言葉と旋律が織りなす、刹那のグラデーション

この楽曲の深みを作り上げているのは、制作陣による緻密な職人技だ。作詞を手がけたのは、日本語ポップスの巨匠・松本隆。彼は、具体的なストーリーを押し付けるのではなく、まるで短編映画のワンシーンを切り取ったような、情緒的な情景を提示してみせた。冬から春へと向かう季節の揺らぎや、心の奥底に沈んだ淡い感情。それらが、言葉の端々に宿る温度感となってリスナーの胸に届く。

そして、その言葉に命を吹き込んだのが、当時C-C-Bのメンバーとしても人気を博していた関口誠人の作曲だ。彼の描くメロディは、どこかノスタルジックでありながら、都会的な鋭さを併せ持っている。起承転結をドラマティックに盛り上げるのではなく、淡々と、しかし確実に感情の輪郭をなぞっていくような旋律。そこに新川博による洗練された編曲が加わることで、楽曲は単なるアイドルソングの域を脱し、時代を超えて響く普遍的なポップスへと昇華された。

「完成されない美しさ」が放つ、永遠の輝き

松本伊代という歌手の最大の魅力は、その独特の「声質」にある。 決して力強く歌い上げるタイプではないが、鼻にかかったような甘さと、どこか寂しげな響きを帯びた声は、他の誰にも真似できない唯一無二の武器だ。この楽曲において、彼女の歌声は楽器のひとつとして完璧に機能している。

言葉を一つひとつ丁寧に置くような歌唱スタイルは、聴く側に「自分だけに語りかけられている」という錯覚を抱かせる。完璧にコントロールされた技巧よりも、揺らぎや吐息の中に宿る真実味。それこそが、40年という長い歳月を経てもなお、この曲が色褪せない理由なのかもしれない。洗練されたサウンドの中で、彼女の歌声だけが体温を持って響き渡る。

季節が巡るたびに、そっとノックする記憶

振り返れば、1980年代半ばという時代は、誰もが「何か」に憧れ、「どこか」へ行こうとしていた。その熱っぽさの中で、この曲が提示した「頬へのキス」という奥ゆかしくも切ない距離感は、かえって鮮烈な印象を残した。

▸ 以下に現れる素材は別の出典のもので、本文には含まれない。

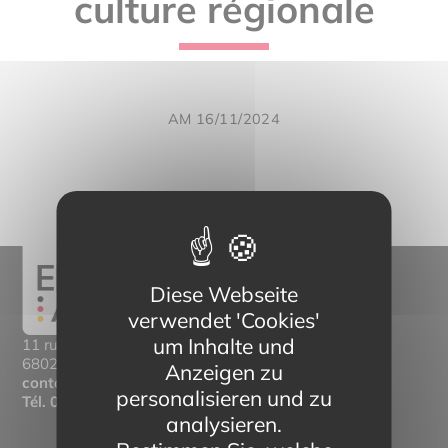
culture régionale
AM 16/11/2024
Diese Webseite
verwendet 'Cookies'
um Inhalte und
11 rue Mittlerweg,
68025 Colmar Cedex
Anzeigen zu
contact@eltern-bilinguisme.org
personalisieren und zu
Tél.
03 89 20 46 74
analysieren.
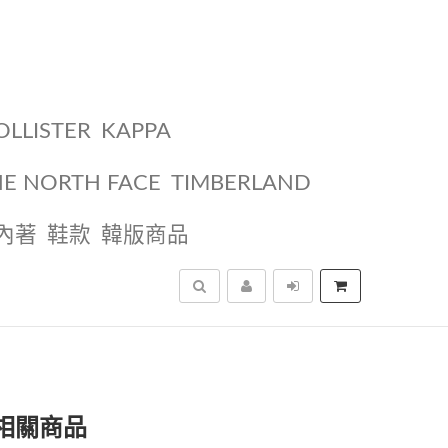
OLLISTER
KAPPA
HE NORTH FACE
TIMBERLAND
內著
鞋款
韓版商品
搜尋
相關商品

激しい情熱ではなく、静かに燃え続ける残り火のような感情。それは、忙しい日常の中で私たちが忘れかけていた、心の機微を思い出させてくれる。

2月の冷たい風が、少しだけ春の匂いを運び始める頃。スピーカーから流れるこの旋律に身を委ねれば、あの頃の自分が歩いていた街並みや、誰かを想って胸を痛めた夜の空気が、驚くほど鮮やかに蘇ってくるはずだ。


※この記事は執筆時点の情報に基づいています。